A compter du 16 février, ne manquez pas de découvrir les 6 remarquables films tournés par la célèbre actrice.
Après une année 2021 qui a permis de confirmer de manière éclatante tout le talent d’un Hamaguchi Ryûsuke, dont Zoom Japon avait, il y a plus de 3 ans, déjà vanté les mérites (voir Zoom Japon n°80, mai 2018), 2022 s’annonce comme un moment où les amateurs de cinéma japonais vont enfin être en mesure de découvrir de grands réalisateurs dont ils ne soupçonnaient peut-être pas l’existence. Le premier nom, déjà évoqué dans notre précédente édition, est Yamada Yôji à qui la Maison de la culture du Japon consacre une première rétrospective tout au long de l’année. Le second est peut-être plus inattendu encore puisqu’il s’agit de Tanaka Kinuyo.
Considérée à juste titre comme l’une des plus grandes actrices japonaises, sinon la plus grande, après avoir joué pour Mizoguchi, Ozu ou encore Naruse, elle a choisi de passer derrière la caméra à une époque où cela paraissait inconcevable pour tourner 6 films, sur une dizaine d’années, qui représentent un véritable tournant dans l’histoire du 7e Art au Japon. En décidant de diriger ses propres films, la star ne fait pas un caprice. Elle s’y prépare conscieusement et doit affronter de nombreuses réticences, notamment de Mizoguchi Kenji qui ne cessera de la dénigrer. Elle est déterminée “à devenir réalisatrice parce que je voulais depuis longtemps que des femmes soient filmées par une femme, d’un point de vue qu’un homme ne comprendrait pas”, comme elle le déclare en 1954.

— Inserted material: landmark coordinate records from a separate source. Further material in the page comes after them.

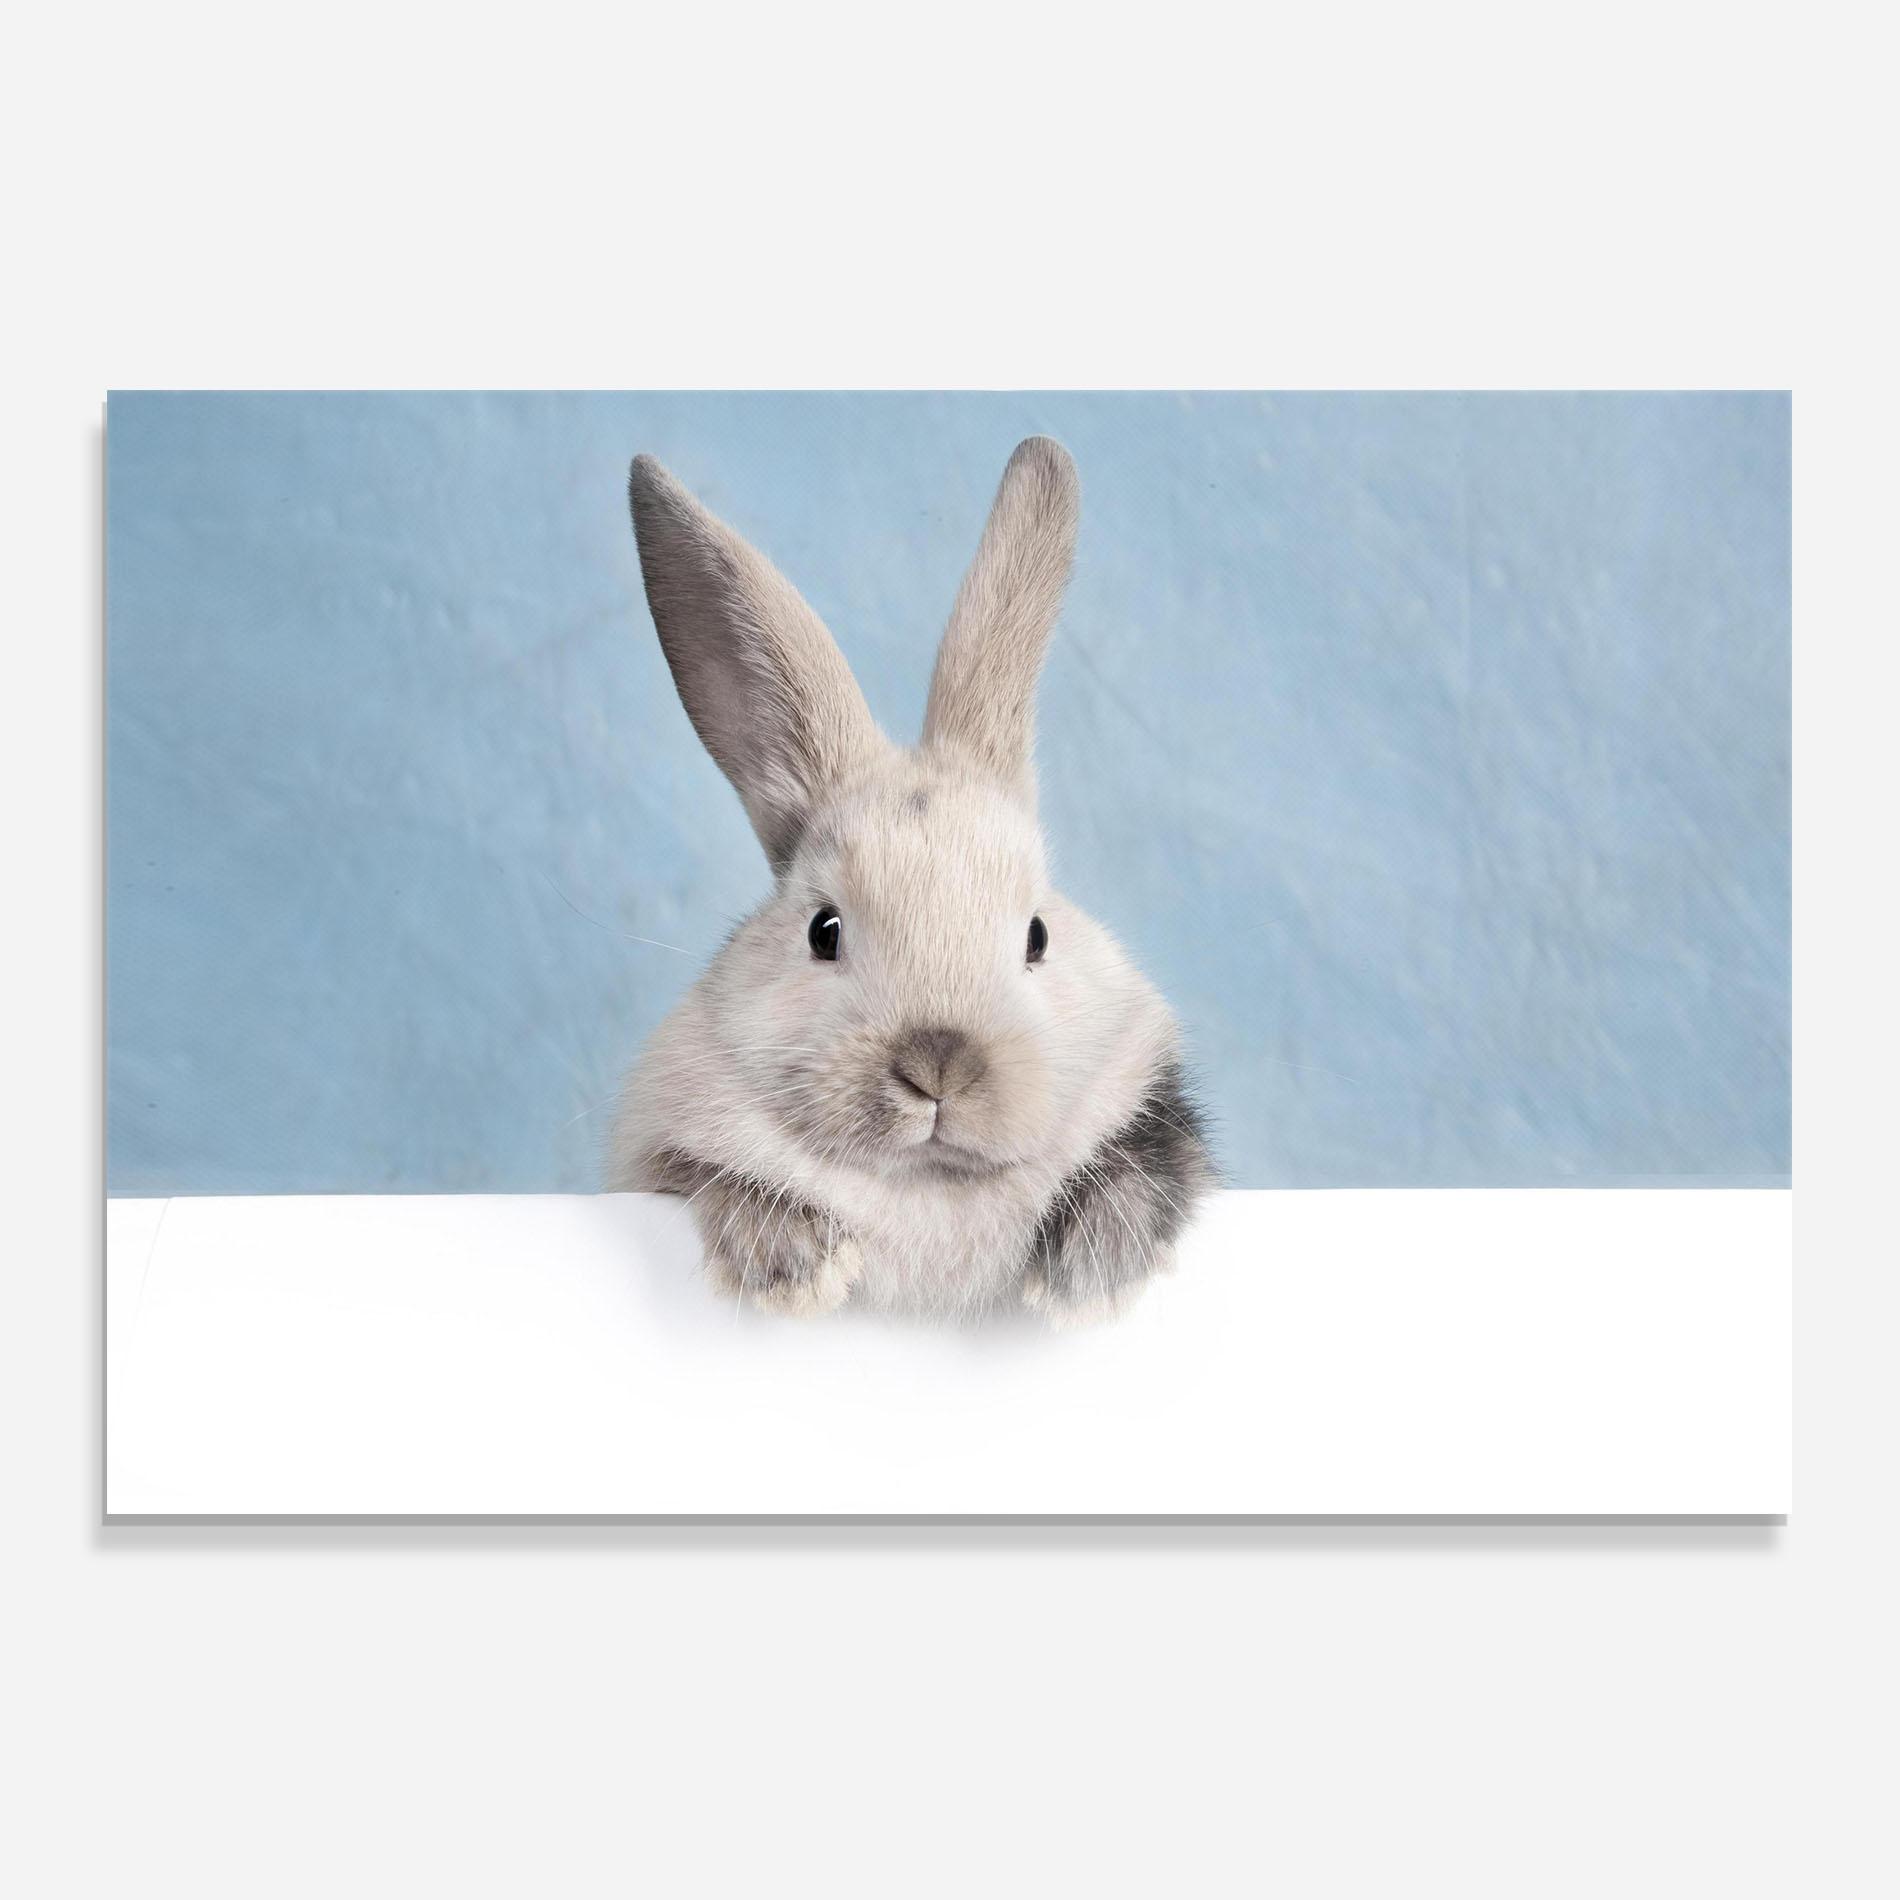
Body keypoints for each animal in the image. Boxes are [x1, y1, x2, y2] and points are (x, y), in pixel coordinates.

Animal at [607, 436, 1215, 1323]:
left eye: (1037, 935)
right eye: (823, 930)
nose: (940, 1065)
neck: (929, 1191)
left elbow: (1136, 1171)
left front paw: (1089, 1275)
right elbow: (723, 1182)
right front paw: (798, 1267)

Grâce à Carlotta, inlassable dénicheur de films du patrimoine et de pépites qui éclairent l’histoire du cinéma, le public français a désormais la chance d’avoir accès à ces 6 films parmi lesquels figurent, il ne fait aucun doute, de véritables chefs-d’œuvre. Lettre d’amour (Koibumi, 1953), le premier d’entre eux, illustre parfaitement sa détermination dans ses nouvelles fonctions et sa capacité à créer un univers qui lui est propre. Mais c’est surtout avec Maternité éternelle (Chibusa yo eien nare, 1955) tourné juste après le très ozuesque La Lune s’est levée (Tsuki wa noborinu, 1955) qu’elle exprime le mieux sa sensibilité et sa vision du cinéma. Près de 70 ans après sa sortie, ce film reste le plus bouleversant de sa courte carrière de cinéaste dans lequel elle a mis “toute [s]a vie”, comme elle l’a alors expliqué. A travers le destin tragique d’une femme qui ne parvient qu’à s’exprimer à travers la poésie, Tanaka Kinuyo signe une œuvre rare, digne d’être classée parmi les plus grandes du cinéma japonais de l’après-guerre. Si vous n’avez qu’un film à voir parmi les 6, c’est bien celui-là. O. N.
Bientôt dans les salles
C’est le 16 février que vous pourrez découvrir en salles Lettre d’amour, La Lune s’est levée, Maternité éternelle, La Princesse errante (Ruten no ôhi, 1960), La Nuit des femmes (Onna bakari no yoru, 1961) et Mademoiselle Ogin (Ogin-sama, 1962).